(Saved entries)
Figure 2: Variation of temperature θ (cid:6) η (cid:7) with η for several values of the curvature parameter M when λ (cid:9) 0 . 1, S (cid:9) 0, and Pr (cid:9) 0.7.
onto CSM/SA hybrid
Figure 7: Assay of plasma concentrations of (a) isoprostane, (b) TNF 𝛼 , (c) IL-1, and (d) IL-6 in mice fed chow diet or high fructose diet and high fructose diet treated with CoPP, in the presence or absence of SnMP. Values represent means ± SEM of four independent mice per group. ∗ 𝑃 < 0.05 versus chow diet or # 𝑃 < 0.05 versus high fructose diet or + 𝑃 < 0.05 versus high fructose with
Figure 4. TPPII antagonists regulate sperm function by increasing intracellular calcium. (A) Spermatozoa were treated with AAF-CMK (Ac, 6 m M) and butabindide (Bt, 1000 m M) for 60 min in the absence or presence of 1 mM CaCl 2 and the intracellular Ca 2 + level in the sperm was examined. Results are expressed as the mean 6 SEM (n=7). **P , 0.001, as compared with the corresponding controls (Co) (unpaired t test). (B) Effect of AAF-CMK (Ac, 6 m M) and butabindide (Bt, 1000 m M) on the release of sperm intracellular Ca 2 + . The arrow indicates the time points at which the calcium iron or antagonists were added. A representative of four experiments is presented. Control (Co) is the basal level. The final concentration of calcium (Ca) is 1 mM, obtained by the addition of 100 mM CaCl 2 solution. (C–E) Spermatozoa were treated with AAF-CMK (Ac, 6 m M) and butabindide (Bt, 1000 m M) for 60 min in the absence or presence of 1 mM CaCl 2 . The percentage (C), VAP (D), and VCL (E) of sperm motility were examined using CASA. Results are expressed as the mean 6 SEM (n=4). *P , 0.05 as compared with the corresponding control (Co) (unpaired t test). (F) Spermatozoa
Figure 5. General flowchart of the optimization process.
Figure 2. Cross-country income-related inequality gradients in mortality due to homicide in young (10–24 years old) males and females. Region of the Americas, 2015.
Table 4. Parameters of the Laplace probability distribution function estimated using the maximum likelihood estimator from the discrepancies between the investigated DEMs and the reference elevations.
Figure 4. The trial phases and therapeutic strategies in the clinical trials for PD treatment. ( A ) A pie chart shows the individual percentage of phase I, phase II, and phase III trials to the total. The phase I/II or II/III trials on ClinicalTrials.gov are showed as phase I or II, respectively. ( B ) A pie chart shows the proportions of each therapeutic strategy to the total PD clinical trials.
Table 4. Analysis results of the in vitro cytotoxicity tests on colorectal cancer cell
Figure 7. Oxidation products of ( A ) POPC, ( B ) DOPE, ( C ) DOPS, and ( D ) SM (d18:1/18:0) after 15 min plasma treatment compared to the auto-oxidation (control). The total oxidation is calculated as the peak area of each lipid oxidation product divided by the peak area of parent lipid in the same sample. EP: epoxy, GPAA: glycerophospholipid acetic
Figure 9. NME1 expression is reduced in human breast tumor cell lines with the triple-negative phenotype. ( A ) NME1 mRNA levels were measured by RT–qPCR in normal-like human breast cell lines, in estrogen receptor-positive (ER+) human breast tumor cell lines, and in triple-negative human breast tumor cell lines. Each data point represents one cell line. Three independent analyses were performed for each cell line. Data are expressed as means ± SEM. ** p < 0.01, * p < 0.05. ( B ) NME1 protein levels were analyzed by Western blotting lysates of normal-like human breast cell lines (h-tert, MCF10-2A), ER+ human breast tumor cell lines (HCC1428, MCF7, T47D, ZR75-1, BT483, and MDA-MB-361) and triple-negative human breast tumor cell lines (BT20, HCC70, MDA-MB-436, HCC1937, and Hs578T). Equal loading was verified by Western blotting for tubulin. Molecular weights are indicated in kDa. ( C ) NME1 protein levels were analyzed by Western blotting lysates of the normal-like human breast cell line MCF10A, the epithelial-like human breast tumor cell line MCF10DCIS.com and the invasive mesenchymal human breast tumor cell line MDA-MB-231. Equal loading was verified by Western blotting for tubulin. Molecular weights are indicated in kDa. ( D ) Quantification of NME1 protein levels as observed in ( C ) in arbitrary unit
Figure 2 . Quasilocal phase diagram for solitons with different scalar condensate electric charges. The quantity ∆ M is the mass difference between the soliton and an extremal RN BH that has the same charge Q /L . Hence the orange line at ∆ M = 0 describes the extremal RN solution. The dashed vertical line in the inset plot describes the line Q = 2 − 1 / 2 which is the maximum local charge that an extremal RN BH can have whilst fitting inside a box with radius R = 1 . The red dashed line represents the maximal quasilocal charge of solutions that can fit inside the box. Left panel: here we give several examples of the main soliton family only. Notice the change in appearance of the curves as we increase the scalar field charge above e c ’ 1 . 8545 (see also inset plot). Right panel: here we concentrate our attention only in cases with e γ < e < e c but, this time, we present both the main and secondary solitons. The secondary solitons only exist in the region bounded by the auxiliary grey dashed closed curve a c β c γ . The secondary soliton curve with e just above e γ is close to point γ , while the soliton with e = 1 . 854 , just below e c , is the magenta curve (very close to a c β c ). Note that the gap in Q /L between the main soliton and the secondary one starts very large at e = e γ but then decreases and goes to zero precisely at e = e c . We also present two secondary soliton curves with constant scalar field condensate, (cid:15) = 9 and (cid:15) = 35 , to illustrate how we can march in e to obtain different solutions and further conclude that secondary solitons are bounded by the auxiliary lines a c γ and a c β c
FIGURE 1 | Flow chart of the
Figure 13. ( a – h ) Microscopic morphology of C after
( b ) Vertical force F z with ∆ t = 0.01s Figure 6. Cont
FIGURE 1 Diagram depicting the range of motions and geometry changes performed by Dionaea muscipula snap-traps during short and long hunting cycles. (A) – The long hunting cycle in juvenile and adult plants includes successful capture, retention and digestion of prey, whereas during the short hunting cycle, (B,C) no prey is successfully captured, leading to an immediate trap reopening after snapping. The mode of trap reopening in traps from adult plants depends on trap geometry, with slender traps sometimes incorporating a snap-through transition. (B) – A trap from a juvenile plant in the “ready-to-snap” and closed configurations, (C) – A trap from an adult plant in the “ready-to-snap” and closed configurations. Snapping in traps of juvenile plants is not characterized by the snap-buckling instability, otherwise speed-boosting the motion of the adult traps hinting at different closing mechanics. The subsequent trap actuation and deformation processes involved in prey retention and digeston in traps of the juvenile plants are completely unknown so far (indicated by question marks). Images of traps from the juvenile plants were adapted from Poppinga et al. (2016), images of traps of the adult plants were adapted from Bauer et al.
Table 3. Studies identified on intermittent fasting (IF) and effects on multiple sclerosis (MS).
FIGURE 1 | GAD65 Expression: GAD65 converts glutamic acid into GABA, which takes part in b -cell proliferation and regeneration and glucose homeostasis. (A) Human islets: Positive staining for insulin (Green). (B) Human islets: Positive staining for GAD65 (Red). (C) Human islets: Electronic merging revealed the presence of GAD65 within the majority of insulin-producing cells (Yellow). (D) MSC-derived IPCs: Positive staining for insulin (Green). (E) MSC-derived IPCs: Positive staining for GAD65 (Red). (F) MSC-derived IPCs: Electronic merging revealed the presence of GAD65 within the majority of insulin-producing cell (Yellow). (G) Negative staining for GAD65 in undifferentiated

■ Assignment:
Transcribe the records above exactly as they appear.

■ Response below:
Figure 2: Variation of temperature θ (cid:6) η (cid:7) with η for several values of the curvature parameter M when λ (cid:9) 0 . 1, S (cid:9) 0, and Pr (cid:9) 0.7.
onto CSM/SA hybrid
Figure 7: Assay of plasma concentrations of (a) isoprostane, (b) TNF 𝛼 , (c) IL-1, and (d) IL-6 in mice fed chow diet or high fructose diet and high fructose diet treated with CoPP, in the presence or absence of SnMP. Values represent means ± SEM of four independent mice per group. ∗ 𝑃 < 0.05 versus chow diet or # 𝑃 < 0.05 versus high fructose diet or + 𝑃 < 0.05 versus high fructose with
Figure 4. TPPII antagonists regulate sperm function by increasing intracellular calcium. (A) Spermatozoa were treated with AAF-CMK (Ac, 6 m M) and butabindide (Bt, 1000 m M) for 60 min in the absence or presence of 1 mM CaCl 2 and the intracellular Ca 2 + level in the sperm was examined. Results are expressed as the mean 6 SEM (n=7). **P , 0.001, as compared with the corresponding controls (Co) (unpaired t test). (B) Effect of AAF-CMK (Ac, 6 m M) and butabindide (Bt, 1000 m M) on the release of sperm intracellular Ca 2 + . The arrow indicates the time points at which the calcium iron or antagonists were added. A representative of four experiments is presented. Control (Co) is the basal level. The final concentration of calcium (Ca) is 1 mM, obtained by the addition of 100 mM CaCl 2 solution. (C–E) Spermatozoa were treated with AAF-CMK (Ac, 6 m M) and butabindide (Bt, 1000 m M) for 60 min in the absence or presence of 1 mM CaCl 2 . The percentage (C), VAP (D), and VCL (E) of sperm motility were examined using CASA. Results are expressed as the mean 6 SEM (n=4). *P , 0.05 as compared with the corresponding control (Co) (unpaired t test). (F) Spermatozoa
Figure 5. General flowchart of the optimization process.
Figure 2. Cross-country income-related inequality gradients in mortality due to homicide in young (10–24 years old) males and females. Region of the Americas, 2015.
Table 4. Parameters of the Laplace probability distribution function estimated using the maximum likelihood estimator from the discrepancies between the investigated DEMs and the reference elevations.
Figure 4. The trial phases and therapeutic strategies in the clinical trials for PD treatment. ( A ) A pie chart shows the individual percentage of phase I, phase II, and phase III trials to the total. The phase I/II or II/III trials on ClinicalTrials.gov are showed as phase I or II, respectively. ( B ) A pie chart shows the proportions of each therapeutic strategy to the total PD clinical trials.
Table 4. Analysis results of the in vitro cytotoxicity tests on colorectal cancer cell
Figure 7. Oxidation products of ( A ) POPC, ( B ) DOPE, ( C ) DOPS, and ( D ) SM (d18:1/18:0) after 15 min plasma treatment compared to the auto-oxidation (control). The total oxidation is calculated as the peak area of each lipid oxidation product divided by the peak area of parent lipid in the same sample. EP: epoxy, GPAA: glycerophospholipid acetic
Figure 9. NME1 expression is reduced in human breast tumor cell lines with the triple-negative phenotype. ( A ) NME1 mRNA levels were measured by RT–qPCR in normal-like human breast cell lines, in estrogen receptor-positive (ER+) human breast tumor cell lines, and in triple-negative human breast tumor cell lines. Each data point represents one cell line. Three independent analyses were performed for each cell line. Data are expressed as means ± SEM. ** p < 0.01, * p < 0.05. ( B ) NME1 protein levels were analyzed by Western blotting lysates of normal-like human breast cell lines (h-tert, MCF10-2A), ER+ human breast tumor cell lines (HCC1428, MCF7, T47D, ZR75-1, BT483, and MDA-MB-361) and triple-negative human breast tumor cell lines (BT20, HCC70, MDA-MB-436, HCC1937, and Hs578T). Equal loading was verified by Western blotting for tubulin. Molecular weights are indicated in kDa. ( C ) NME1 protein levels were analyzed by Western blotting lysates of the normal-like human breast cell line MCF10A, the epithelial-like human breast tumor cell line MCF10DCIS.com and the invasive mesenchymal human breast tumor cell line MDA-MB-231. Equal loading was verified by Western blotting for tubulin. Molecular weights are indicated in kDa. ( D ) Quantification of NME1 protein levels as observed in ( C ) in arbitrary unit
Figure 2 . Quasilocal phase diagram for solitons with different scalar condensate electric charges. The quantity ∆ M is the mass difference between the soliton and an extremal RN BH that has the same charge Q /L . Hence the orange line at ∆ M = 0 describes the extremal RN solution. The dashed vertical line in the inset plot describes the line Q = 2 − 1 / 2 which is the maximum local charge that an extremal RN BH can have whilst fitting inside a box with radius R = 1 . The red dashed line represents the maximal quasilocal charge of solutions that can fit inside the box. Left panel: here we give several examples of the main soliton family only. Notice the change in appearance of the curves as we increase the scalar field charge above e c ’ 1 . 8545 (see also inset plot). Right panel: here we concentrate our attention only in cases with e γ < e < e c but, this time, we present both the main and secondary solitons. The secondary solitons only exist in the region bounded by the auxiliary grey dashed closed curve a c β c γ . The secondary soliton curve with e just above e γ is close to point γ , while the soliton with e = 1 . 854 , just below e c , is the magenta curve (very close to a c β c ). Note that the gap in Q /L between the main soliton and the secondary one starts very large at e = e γ but then decreases and goes to zero precisely at e = e c . We also present two secondary soliton curves with constant scalar field condensate, (cid:15) = 9 and (cid:15) = 35 , to illustrate how we can march in e to obtain different solutions and further conclude that secondary solitons are bounded by the auxiliary lines a c γ and a c β c
FIGURE 1 | Flow chart of the
Figure 13. ( a – h ) Microscopic morphology of C after
( b ) Vertical force F z with ∆ t = 0.01s Figure 6. Cont
FIGURE 1 Diagram depicting the range of motions and geometry changes performed by Dionaea muscipula snap-traps during short and long hunting cycles. (A) – The long hunting cycle in juvenile and adult plants includes successful capture, retention and digestion of prey, whereas during the short hunting cycle, (B,C) no prey is successfully captured, leading to an immediate trap reopening after snapping. The mode of trap reopening in traps from adult plants depends on trap geometry, with slender traps sometimes incorporating a snap-through transition. (B) – A trap from a juvenile plant in the “ready-to-snap” and closed configurations, (C) – A trap from an adult plant in the “ready-to-snap” and closed configurations. Snapping in traps of juvenile plants is not characterized by the snap-buckling instability, otherwise speed-boosting the motion of the adult traps hinting at different closing mechanics. The subsequent trap actuation and deformation processes involved in prey retention and digeston in traps of the juvenile plants are completely unknown so far (indicated by question marks). Images of traps from the juvenile plants were adapted from Poppinga et al. (2016), images of traps of the adult plants were adapted from Bauer et al.
Table 3. Studies identified on intermittent fasting (IF) and effects on multiple sclerosis (MS).
FIGURE 1 | GAD65 Expression: GAD65 converts glutamic acid into GABA, which takes part in b -cell proliferation and regeneration and glucose homeostasis. (A) Human islets: Positive staining for insulin (Green). (B) Human islets: Positive staining for GAD65 (Red). (C) Human islets: Electronic merging revealed the presence of GAD65 within the majority of insulin-producing cells (Yellow). (D) MSC-derived IPCs: Positive staining for insulin (Green). (E) MSC-derived IPCs: Positive staining for GAD65 (Red). (F) MSC-derived IPCs: Electronic merging revealed the presence of GAD65 within the majority of insulin-producing cell (Yellow). (G) Negative staining for GAD65 in undifferentiated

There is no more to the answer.